TEXTE CITÉ:
Avec l'adaptation au cinéma de son roman Notre-Dame du Nil et la sortie de Kibogo est monté au ciel, Scholastique Mukasonga commençait à me faire de l'oeil...et j'ai fini par craquer vers la fin du confinement, pour soutenir une librairie pas très loin de chez moi.

J'ai été assez surprise au début de Notre-Dame du Nil, que j'ai trouvé très décousu : on tombe souvent dans le registre du conte, puis l'on passe à une description de lieux qu'on situe difficilement dans le temps, puis s'ensuivent des dialogues et des points de vue divers de personnages que l'on a pas encore eu le temps de bien identifier...On comprend que l'action se situe au lycée Notre-Dame du Nil, dans les années 60-70 dans un Rwanda miné par les oppositions : celle de la haute société, de "l'élite féminine" instruite plus par effet de mode que par considération pour les femmes, et des autres illettrés, celle des croyances ancestrales et de la religion catholique, et celle évidemment entre Tutsis et Hutus...

Une fois cette introduction passée, s'ensuit une sorte de défilé d'actes qui met en scène les jeunes élèves du lycée : parade des voitures de luxe qui déposent les terminales devant le bâtiment lors de la rentrée, visites secrète à un vieux caféier obnubilé par les origines soit-disant éthiopiennes des Tutsis auxquels il voue un culte, découverte des gorilles rwandais qui seraient dérangés par leurs compatriotes, aux dires d'une "femme blanche", frasques amoureuses de la jeune Frida, avenir radieux de suivante de Godeline, chambardement pour préparer la visite de la reine De Belgique et plan machiavélique pour "détutsiser" la statue de la Vierge au nez par trop tutsi...

Un gros fouillis qui rassemble les rêves et les espérances de jeunes filles qui ne mesurent guère les conséquences de leurs actes, et qui, si elles semblent demeurer en huis-clos à l'intérieur de l'enceinte du lycée, n'échappent pourtant pas aux dangers qui les guettent : grossesse inavouable, regards concupiscents de l'aumônier qui profite du vivier de jeunes filles ou haine entre ethnies décomplexée.

Mon avis final est mitigé, le rythme est lent, l'écriture naïve et sans fil conducteur...et pourtant, l'auteur excelle en distillation de remarques et anecdotes qui révèlent la mise au ban des Tutsis dès les années 60, le lourd héritage colonial belge, l'impuissance et la profonde hypocrisie des soeurs bigotes et des professeurs étrangers qui ferment les yeux sur les menaces qui grondent, ou encore l'obsession toute européenne de classifier les ethnies en fonction de leur physique, de leurs origines, de leurs croyances.

Les derniers chapitres m'ont complètement bouleversée par leur violence prévisible mais à laquelle on ne voulait pas croire, et qui montrent comment des jeunes filles éduquées et élevées au sein d'une communauté religieuse prônant l'amour du prochain et le pardon peuvent se transformer, sous couvert de zèle politique, en instigatrices d'un pogrom envers leurs camarades tutsies.

Et j'ai été tellement choquée de cette fin que j'ai couru dès le lendemain acheter la femme aux pieds nus et Inyenzi ou les Cafards, pour tenter de comprendre, d'en savoir plus sur ce génocide impardonnable et pourtant si prévisible, presque attendu.

Données enregistrées:
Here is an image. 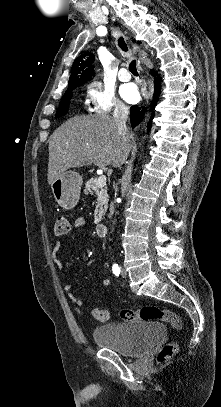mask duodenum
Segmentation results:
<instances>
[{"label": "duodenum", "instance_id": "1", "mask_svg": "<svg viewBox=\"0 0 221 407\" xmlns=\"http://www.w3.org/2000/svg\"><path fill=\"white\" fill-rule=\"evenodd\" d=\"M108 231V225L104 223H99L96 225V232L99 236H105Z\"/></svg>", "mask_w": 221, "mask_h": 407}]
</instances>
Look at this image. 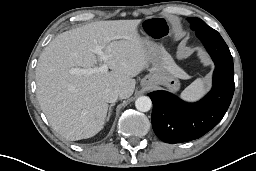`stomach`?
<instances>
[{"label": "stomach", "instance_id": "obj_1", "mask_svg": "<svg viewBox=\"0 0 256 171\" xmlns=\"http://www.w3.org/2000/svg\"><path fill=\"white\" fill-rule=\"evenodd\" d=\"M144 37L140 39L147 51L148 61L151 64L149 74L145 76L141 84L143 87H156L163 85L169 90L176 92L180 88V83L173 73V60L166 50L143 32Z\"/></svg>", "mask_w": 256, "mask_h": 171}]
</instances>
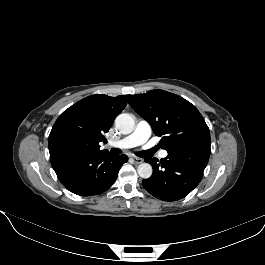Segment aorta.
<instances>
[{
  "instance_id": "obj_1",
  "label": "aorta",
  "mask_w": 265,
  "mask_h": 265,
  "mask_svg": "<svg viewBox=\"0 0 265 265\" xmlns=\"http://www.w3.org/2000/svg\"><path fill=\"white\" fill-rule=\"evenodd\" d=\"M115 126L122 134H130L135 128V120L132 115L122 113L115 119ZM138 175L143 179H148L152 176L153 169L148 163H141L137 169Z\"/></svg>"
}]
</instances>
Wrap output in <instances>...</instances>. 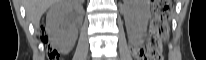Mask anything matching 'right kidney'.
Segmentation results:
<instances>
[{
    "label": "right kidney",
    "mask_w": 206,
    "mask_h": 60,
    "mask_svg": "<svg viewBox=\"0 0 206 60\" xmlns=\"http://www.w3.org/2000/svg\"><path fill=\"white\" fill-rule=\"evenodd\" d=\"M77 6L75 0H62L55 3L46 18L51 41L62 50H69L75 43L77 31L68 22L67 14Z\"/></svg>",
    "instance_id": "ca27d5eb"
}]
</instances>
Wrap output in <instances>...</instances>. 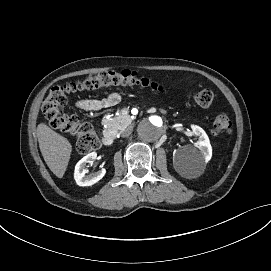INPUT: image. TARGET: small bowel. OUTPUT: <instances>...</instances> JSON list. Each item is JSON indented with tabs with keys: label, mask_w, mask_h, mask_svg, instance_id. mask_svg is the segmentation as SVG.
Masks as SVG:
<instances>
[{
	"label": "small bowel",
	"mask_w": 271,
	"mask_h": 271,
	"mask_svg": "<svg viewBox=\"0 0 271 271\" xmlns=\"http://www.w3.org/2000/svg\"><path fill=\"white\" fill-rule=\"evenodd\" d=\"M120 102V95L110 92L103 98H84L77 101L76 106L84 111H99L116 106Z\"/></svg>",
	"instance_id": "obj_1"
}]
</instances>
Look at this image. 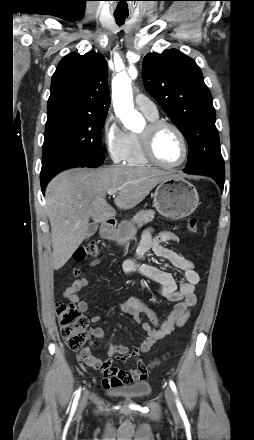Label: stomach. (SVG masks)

TÂCHE COURTE:
Énumérez tous les dangers qui guettent les jeunes filles du lycée d'après la critique de Notre-Dame du Nil.

RÉPONSE À L'EXERCICE:
- la grossesse inavouable
- les regards concupiscents de l'aumônier
- la haine entre ethnies décomplexée